Candidates cannot be held responsible when forged signatures turn up on their nominating petitions, even when they gathered the names themselves, the Arizona Supreme Court ruled this morning.
In a decision with huge implications for future elections, the justices acknowledged there was evidence that seven signatures on two of the nominating petitions for state Senate candidate Toby Farmer had been forged. Farmer himself had signed the back of the petitions saying he had personally witnessed the signings.
Based on that, incumbent Don Shooter, R-Yuma, who brought the challenge, asked the court to disqualify Farmer from running.
But the justices, in the unsigned unanimous ruling, said evidence of forgery was not enough to prove that Farmer himself knew the signatures were false. And they pointed out that Farmer — who Shooter's lawyers did not call as a witness — presented evidence from a handwriting expert that the forged signatures were not from Farmer.
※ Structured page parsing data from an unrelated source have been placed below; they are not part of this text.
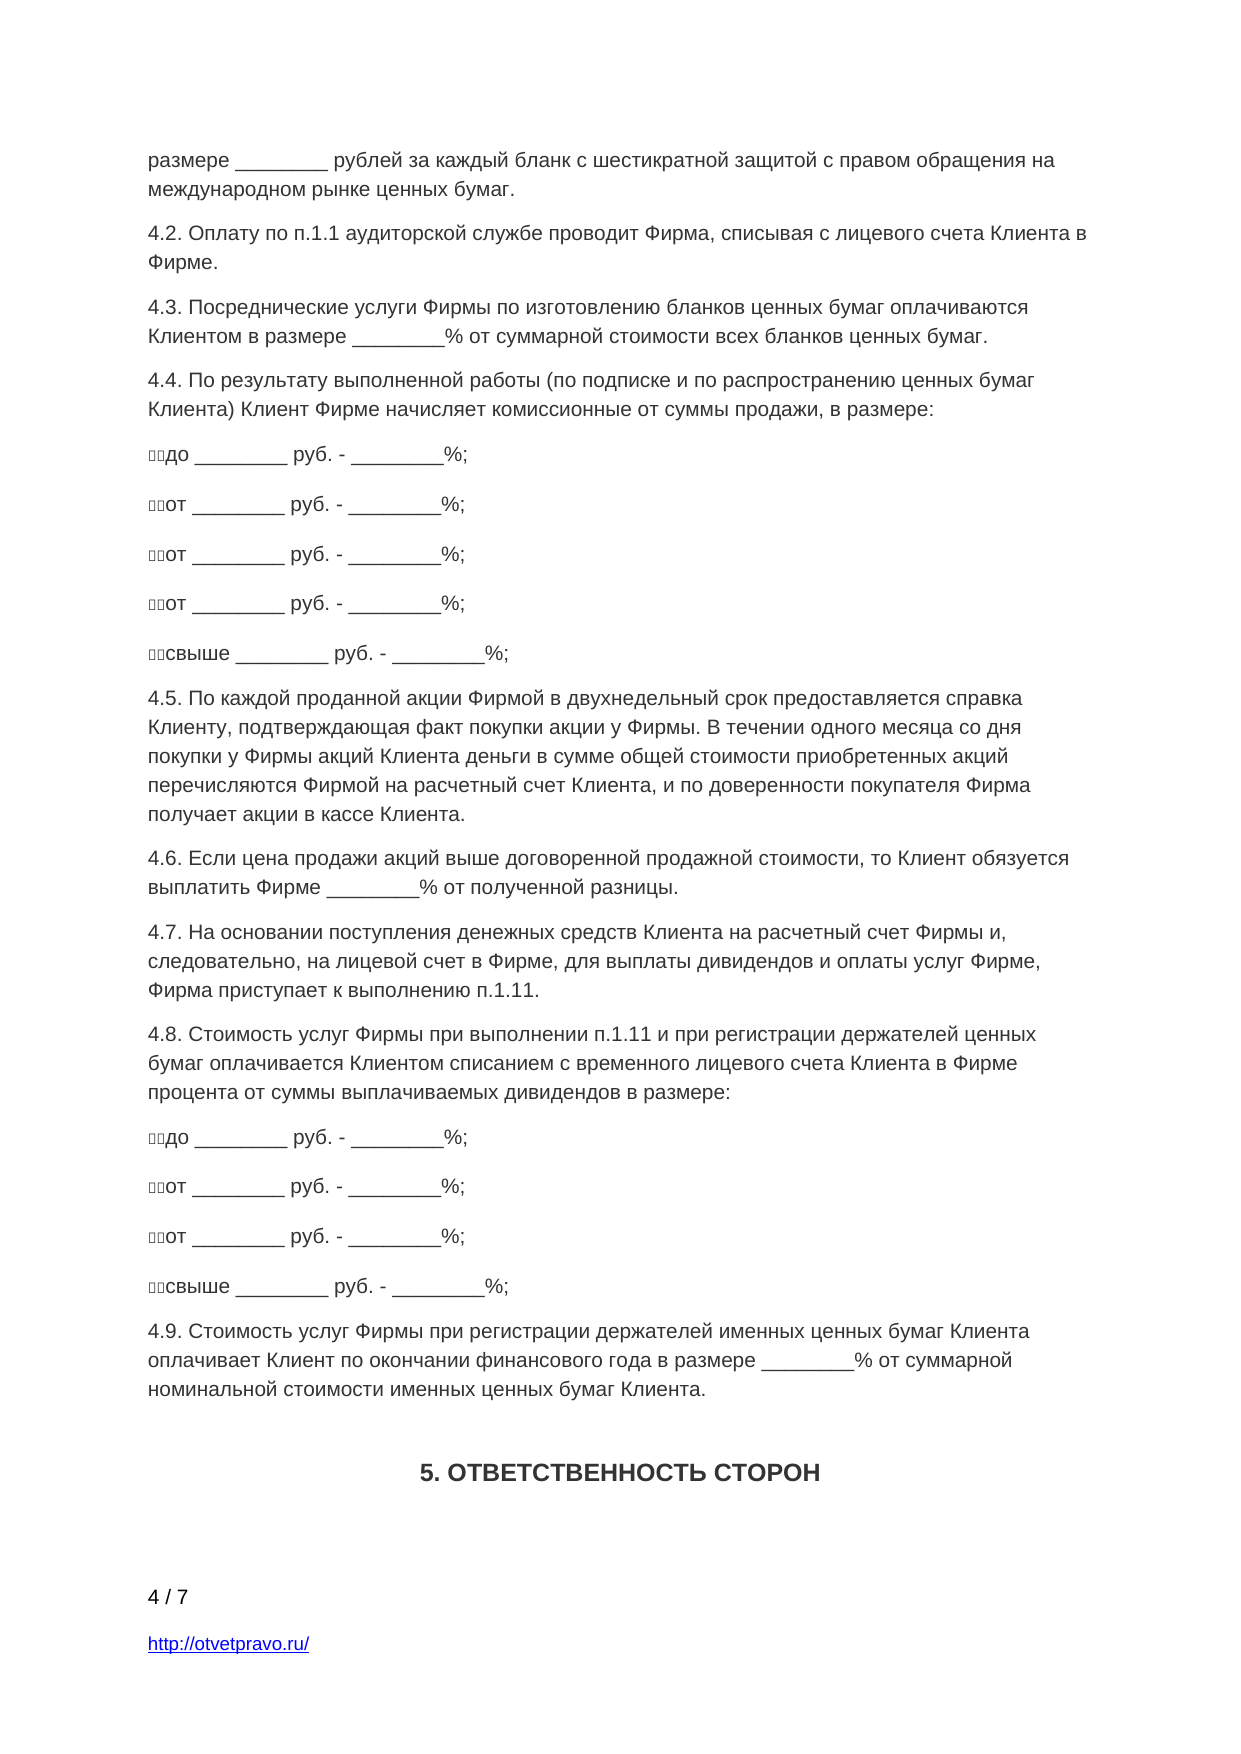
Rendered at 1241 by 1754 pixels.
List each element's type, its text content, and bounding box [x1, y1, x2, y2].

text до ________ руб. - ________%; [148, 442, 1092, 466]
text 4.5. По каждой проданной акции Фирмой в двухнедельный срок предоставляется справка Клиенту, подтверждающая факт покупки акции у Фирмы. В течении одного месяца со дня покупки у Фирмы акций Клиента деньги в сумме общей стоимости приобретенных акций перечисляются Фирмой на расчетный счет Клиента, и по доверенности покупателя Фирма получает акции в кассе Клиента. [148, 686, 1092, 825]
text от ________ руб. - ________%; [148, 1174, 1092, 1198]
text от ________ руб. - ________%; [148, 591, 1092, 615]
text до ________ руб. - ________%; [148, 1124, 1092, 1148]
text от ________ руб. - ________%; [148, 492, 1092, 516]
text 4.4. По результату выполненной работы (по подписке и по распространению ценных бумаг Клиента) Клиент Фирме начисляет комиссионные от суммы продажи, в размере: [148, 368, 1092, 421]
text 4.8. Стоимость услуг Фирмы при выполнении п.1.11 и при регистрации держателей ценных бумаг оплачивается Клиентом списанием с временного лицевого счета Клиента в Фирме процента от суммы выплачиваемых дивидендов в размере: [148, 1022, 1092, 1104]
text от ________ руб. - ________%; [148, 1224, 1092, 1248]
text cвыше ________ руб. - ________%; [148, 1274, 1092, 1298]
text 4.2. Оплату по п.1.1 аудиторской службе проводит Фирма, списывая с лицевого счета Клиента в Фирме. [148, 221, 1092, 274]
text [148, 148, 1092, 201]
text 4.3. Посреднические услуги Фирмы по изготовлению бланков ценных бумаг оплачиваются Клиентом в размере ________% от суммарной стоимости всех бланков ценных бумаг. [148, 295, 1092, 348]
text от ________ руб. - ________%; [148, 541, 1092, 565]
text 4.7. На основании поступления денежных средств Клиента на расчетный счет Фирмы и, следовательно, на лицевой счет в Фирме, для выплаты дивидендов и оплаты услуг Фирме, Фирма приступает к выполнению п.1.11. [148, 919, 1092, 1001]
text 4.9. Стоимость услуг Фирмы при регистрации держателей именных ценных бумаг Клиента оплачивает Клиент по окончании финансового года в размере ________% от суммарной номинальной стоимости именных ценных бумаг Клиента. [148, 1318, 1092, 1400]
text cвыше ________ руб. - ________%; [148, 641, 1092, 665]
text 4.6. Если цена продажи акций выше договоренной продажной стоимости, то Клиент обязуется выплатить Фирме ________% от полученной разницы. [148, 846, 1092, 899]
text 5. ОТВЕТСТВЕННОСТЬ СТОРОН [148, 1457, 1092, 1486]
Maricopa County Superior Court Judge John Rea had rebuffed Shooter's bid to declare that Farmer knew of the forgeries. The high court had refused, in a brief expedited order, to disturb that ruling, clearing the way for Farmer to be on the Republican primary ballot.
Today's opinion explains the court's reasoning.
The justices said what Shooter wants is for courts to “infer,” as a matter of law, that Farmer must have known about the forgeries. But they refused to go along.
“The inference that Shooter seeks is the presence of a fact, namely, Farmer's alleged knowledge of the forgeries,” the justices wrote. They said they were not about to second-guess Rea's ruling.
With no provable evidence Farmer knew of the forgeries, that eliminated the possibility he could be automatically disqualified from running. Instead, Shooter was left with only the court's conclusion that seven signatures were forged.
But the justices said that, even eliminating those seven, “Farmer still had hundreds more valid signatures than he needed for his name to appear on the ballot.”